PROMPT:
Output range, inclusive: from the line containing "magnification brightfield microscopy" to the line containing "histopathology image reveals". Restate those lines from the data below word for word and only those.
====== EXTRACTED INFORMATION ======
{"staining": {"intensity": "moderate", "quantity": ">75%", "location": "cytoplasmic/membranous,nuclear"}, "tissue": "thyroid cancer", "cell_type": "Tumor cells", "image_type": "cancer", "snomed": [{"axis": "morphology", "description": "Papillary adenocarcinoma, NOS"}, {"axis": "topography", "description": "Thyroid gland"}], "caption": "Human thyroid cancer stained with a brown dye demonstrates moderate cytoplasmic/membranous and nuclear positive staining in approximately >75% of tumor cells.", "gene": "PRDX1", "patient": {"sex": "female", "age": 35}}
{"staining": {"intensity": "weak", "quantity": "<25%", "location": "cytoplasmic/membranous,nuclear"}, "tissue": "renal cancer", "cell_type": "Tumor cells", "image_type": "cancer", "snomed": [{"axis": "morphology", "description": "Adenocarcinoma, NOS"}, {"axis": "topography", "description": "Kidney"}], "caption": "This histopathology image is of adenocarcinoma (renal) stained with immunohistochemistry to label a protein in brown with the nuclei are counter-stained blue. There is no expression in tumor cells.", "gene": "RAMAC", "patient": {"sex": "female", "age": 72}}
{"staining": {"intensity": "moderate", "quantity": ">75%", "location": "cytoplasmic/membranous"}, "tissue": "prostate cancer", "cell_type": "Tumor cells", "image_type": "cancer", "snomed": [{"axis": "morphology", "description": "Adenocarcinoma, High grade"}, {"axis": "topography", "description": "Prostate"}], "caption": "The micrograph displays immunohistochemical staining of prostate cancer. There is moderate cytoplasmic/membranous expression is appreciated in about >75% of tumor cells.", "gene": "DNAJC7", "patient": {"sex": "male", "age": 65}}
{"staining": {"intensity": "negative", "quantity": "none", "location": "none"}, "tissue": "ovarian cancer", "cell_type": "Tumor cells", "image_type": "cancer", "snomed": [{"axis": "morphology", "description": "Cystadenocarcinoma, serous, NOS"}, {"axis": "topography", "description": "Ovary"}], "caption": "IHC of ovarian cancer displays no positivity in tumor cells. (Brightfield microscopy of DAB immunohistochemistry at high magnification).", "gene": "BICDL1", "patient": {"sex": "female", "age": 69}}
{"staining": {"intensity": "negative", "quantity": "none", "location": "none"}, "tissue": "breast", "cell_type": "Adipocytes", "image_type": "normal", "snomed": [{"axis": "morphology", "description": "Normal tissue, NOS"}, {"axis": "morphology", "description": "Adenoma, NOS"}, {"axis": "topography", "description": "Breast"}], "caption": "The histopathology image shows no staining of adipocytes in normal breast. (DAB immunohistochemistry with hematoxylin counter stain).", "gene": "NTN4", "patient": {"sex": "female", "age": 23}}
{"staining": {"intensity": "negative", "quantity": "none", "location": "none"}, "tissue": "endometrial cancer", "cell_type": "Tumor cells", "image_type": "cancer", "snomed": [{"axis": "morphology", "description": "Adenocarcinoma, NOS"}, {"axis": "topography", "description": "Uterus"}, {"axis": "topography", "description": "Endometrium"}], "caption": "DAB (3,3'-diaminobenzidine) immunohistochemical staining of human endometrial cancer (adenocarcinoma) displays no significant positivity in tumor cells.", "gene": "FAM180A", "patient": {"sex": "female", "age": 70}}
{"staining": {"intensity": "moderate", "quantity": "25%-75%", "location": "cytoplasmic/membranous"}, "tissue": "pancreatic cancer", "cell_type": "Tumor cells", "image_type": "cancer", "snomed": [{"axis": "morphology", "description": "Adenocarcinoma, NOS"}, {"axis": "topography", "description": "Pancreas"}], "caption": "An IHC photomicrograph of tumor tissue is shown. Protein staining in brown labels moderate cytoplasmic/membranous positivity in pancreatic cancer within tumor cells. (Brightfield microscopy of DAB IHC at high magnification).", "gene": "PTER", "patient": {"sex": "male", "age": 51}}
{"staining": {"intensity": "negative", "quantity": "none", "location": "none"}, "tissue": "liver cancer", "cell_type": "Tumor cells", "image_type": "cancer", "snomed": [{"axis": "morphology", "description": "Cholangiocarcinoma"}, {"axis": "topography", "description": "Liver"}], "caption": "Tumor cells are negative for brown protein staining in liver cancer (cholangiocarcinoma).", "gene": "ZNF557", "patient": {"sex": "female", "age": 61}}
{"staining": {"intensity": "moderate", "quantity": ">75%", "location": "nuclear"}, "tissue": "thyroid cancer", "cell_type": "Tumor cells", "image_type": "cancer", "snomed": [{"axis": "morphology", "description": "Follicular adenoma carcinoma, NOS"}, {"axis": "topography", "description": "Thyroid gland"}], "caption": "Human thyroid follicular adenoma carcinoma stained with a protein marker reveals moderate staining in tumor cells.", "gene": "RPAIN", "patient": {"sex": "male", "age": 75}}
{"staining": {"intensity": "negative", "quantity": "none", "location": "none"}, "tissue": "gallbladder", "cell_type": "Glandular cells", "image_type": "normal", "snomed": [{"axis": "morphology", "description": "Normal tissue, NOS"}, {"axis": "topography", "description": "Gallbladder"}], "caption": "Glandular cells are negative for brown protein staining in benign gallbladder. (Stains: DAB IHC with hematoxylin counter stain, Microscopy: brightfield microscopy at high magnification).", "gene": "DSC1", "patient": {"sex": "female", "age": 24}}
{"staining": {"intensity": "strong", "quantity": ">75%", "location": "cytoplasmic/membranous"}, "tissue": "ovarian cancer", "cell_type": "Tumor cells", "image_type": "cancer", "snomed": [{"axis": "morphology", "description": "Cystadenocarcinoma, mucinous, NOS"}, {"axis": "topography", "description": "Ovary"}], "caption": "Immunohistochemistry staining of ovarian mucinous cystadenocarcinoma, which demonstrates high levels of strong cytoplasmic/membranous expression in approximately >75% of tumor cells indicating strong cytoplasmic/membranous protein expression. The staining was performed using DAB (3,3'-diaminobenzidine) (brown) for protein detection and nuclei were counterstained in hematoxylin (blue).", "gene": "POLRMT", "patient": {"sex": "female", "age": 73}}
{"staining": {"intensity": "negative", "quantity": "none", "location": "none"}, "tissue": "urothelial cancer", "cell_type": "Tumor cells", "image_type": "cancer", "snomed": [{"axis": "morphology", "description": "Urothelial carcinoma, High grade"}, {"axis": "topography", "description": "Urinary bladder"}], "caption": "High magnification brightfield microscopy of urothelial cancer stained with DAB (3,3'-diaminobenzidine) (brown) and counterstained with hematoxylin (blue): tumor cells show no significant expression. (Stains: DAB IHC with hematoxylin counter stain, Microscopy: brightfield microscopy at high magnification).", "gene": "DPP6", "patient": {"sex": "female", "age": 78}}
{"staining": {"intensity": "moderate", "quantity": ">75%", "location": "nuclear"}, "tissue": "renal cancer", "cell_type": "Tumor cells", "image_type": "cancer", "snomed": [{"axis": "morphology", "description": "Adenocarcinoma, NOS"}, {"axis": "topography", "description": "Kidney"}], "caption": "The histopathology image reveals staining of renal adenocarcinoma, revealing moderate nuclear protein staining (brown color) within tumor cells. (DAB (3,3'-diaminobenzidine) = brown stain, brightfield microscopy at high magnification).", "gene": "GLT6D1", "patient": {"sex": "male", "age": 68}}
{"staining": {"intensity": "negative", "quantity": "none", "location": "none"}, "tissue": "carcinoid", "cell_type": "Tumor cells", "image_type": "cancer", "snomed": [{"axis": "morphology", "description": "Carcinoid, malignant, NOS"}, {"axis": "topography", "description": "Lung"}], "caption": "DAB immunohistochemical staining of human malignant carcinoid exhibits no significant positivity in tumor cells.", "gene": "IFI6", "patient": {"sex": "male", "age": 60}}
======
EXERCISE ANSWER:
{"staining": {"intensity": "negative", "quantity": "none", "location": "none"}, "tissue": "urothelial cancer", "cell_type": "Tumor cells", "image_type": "cancer", "snomed": [{"axis": "morphology", "description": "Urothelial carcinoma, High grade"}, {"axis": "topography", "description": "Urinary bladder"}], "caption": "High magnification brightfield microscopy of urothelial cancer stained with DAB (3,3'-diaminobenzidine) (brown) and counterstained with hematoxylin (blue): tumor cells show no significant expression. (Stains: DAB IHC with hematoxylin counter stain, Microscopy: brightfield microscopy at high magnification).", "gene": "DPP6", "patient": {"sex": "female", "age": 78}}
{"staining": {"intensity": "moderate", "quantity": ">75%", "location": "nuclear"}, "tissue": "renal cancer", "cell_type": "Tumor cells", "image_type": "cancer", "snomed": [{"axis": "morphology", "description": "Adenocarcinoma, NOS"}, {"axis": "topography", "description": "Kidney"}], "caption": "The histopathology image reveals staining of renal adenocarcinoma, revealing moderate nuclear protein staining (brown color) within tumor cells. (DAB (3,3'-diaminobenzidine) = brown stain, brightfield microscopy at high magnification).", "gene": "GLT6D1", "patient": {"sex": "male", "age": 68}}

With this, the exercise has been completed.